**Task goal:** Print nothing but the lines below starting at the line that holds "Health Insurance Coverage" and ending at the line that holds "48: 33.6 -> 38", including both, each exactly as written.

———

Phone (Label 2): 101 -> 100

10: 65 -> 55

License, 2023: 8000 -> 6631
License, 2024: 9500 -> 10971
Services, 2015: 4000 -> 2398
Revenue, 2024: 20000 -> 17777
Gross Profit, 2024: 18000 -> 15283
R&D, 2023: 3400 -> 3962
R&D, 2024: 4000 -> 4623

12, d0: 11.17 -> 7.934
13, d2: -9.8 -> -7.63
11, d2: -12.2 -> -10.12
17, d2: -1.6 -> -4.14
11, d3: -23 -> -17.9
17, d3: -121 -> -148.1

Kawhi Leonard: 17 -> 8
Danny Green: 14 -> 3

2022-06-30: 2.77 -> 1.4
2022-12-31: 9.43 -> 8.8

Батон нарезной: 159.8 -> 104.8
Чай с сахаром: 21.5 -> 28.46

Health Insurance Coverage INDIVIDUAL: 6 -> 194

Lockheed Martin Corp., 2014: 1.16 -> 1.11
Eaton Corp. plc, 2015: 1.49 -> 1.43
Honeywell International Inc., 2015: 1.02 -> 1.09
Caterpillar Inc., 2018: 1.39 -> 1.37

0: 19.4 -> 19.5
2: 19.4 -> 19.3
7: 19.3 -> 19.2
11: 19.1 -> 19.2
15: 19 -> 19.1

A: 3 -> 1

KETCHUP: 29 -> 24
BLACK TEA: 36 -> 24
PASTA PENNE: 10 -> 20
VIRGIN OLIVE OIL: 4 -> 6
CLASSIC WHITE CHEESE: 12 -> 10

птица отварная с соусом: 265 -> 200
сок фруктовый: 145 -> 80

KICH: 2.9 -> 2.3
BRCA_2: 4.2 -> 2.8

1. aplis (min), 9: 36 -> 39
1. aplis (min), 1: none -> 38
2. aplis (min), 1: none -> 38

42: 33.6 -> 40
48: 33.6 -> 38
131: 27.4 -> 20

———

**Output:**
Health Insurance Coverage INDIVIDUAL: 6 -> 194

Lockheed Martin Corp., 2014: 1.16 -> 1.11
Eaton Corp. plc, 2015: 1.49 -> 1.43
Honeywell International Inc., 2015: 1.02 -> 1.09
Caterpillar Inc., 2018: 1.39 -> 1.37

0: 19.4 -> 19.5
2: 19.4 -> 19.3
7: 19.3 -> 19.2
11: 19.1 -> 19.2
15: 19 -> 19.1

A: 3 -> 1

KETCHUP: 29 -> 24
BLACK TEA: 36 -> 24
PASTA PENNE: 10 -> 20
VIRGIN OLIVE OIL: 4 -> 6
CLASSIC WHITE CHEESE: 12 -> 10

птица отварная с соусом: 265 -> 200
сок фруктовый: 145 -> 80

KICH: 2.9 -> 2.3
BRCA_2: 4.2 -> 2.8

1. aplis (min), 9: 36 -> 39
1. aplis (min), 1: none -> 38
2. aplis (min), 1: none -> 38

42: 33.6 -> 40
48: 33.6 -> 38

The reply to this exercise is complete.